Second—and this point is more relevant to the new FDA draft guidance in question—we would undoubtedly have made faster progress if we had been able to collaborate with scientists at other companies who were working on the same molecular mechanisms (e.g., PDE inhibition) and/or therapeutic targets (e.g., heart failure). There were too many hurdles, and they were too daunting for someone at my level (managing a group of lab technicians) to consider surmounting: Commercial (greed), marketing (e.g., is there or isn't there a market), legal (liability, co-development responsibilities, etc.), intellectual property (ownership of ideas, composition of matter, etc.), and regulatory.

The FDA's draft guidance on co-development of combinations of investigational drugs addresses and lowers only the last of these hurdles. I suspect the infamous patent cliff, multiple late-stage drug failures, dry pipelines and scarcity of innovation may finally provide the impetus to drive drug developers to overcome the other barriers, as well.

I think it's encouraging that the FDA has at least illuminated the regulatory pathway for combination drug products.
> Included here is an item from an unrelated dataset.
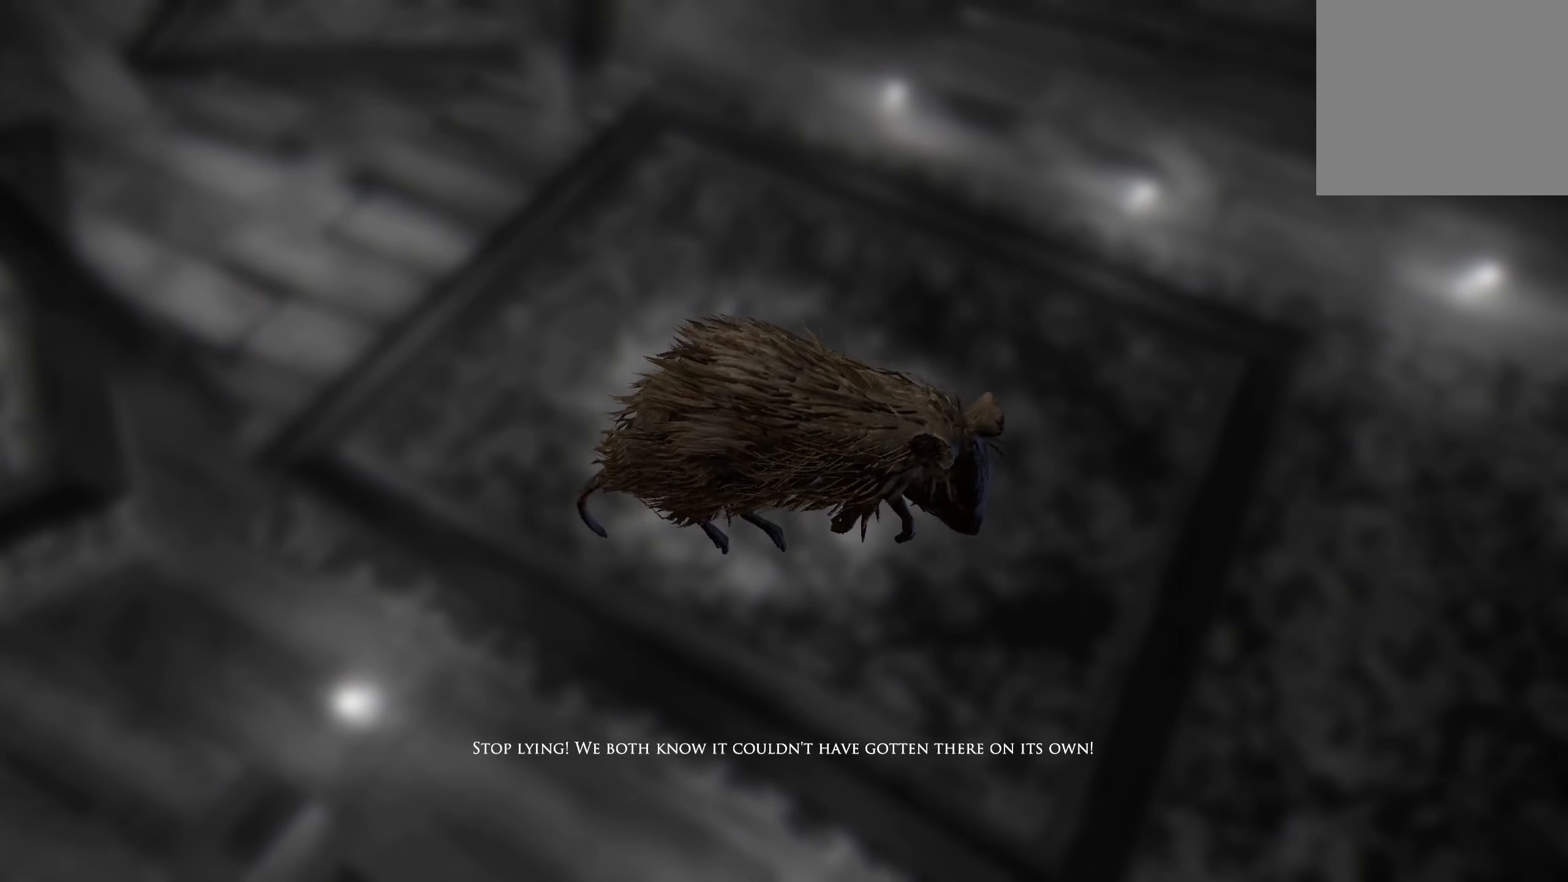
{"buttons": [], "left_stick": "center", "right_stick": "center", "events": [[83, "left_stick", "center"]]}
The agency is accepting comments for 60 days from the date the guidance was announced in the Federal Register, so let them know what you think.

Dr. Chris Bode is vice president of corporate development at Absorption Systems in Exton, Pa., where he is responsible for the identification and development of new business opportunities, marketing and sales support, development of research protocols, project management and consulting with customers, particularly in the area of in-vitro drug metabolism. Bode previously served as vice president of operations for Tissue Transformation Technologies, a leading provider of tissue-based reagents used in ADME studies. He has also worked in high-throughput screening at Rhone-Poulenc Rorer and in cardiovascular pharmacology at Sterling Winthrop, where his area of expertise was cyclic nucleotide phosphodiesterases. Bode received his Ph.D. in pharmacology from the University of Colorado, where his research focused on the effects of ethanol on the physical and functional properties of mammalian cell membranes. His postdoctoral research at the University of California, San Diego, was in the area of integration of cell signaling pathways.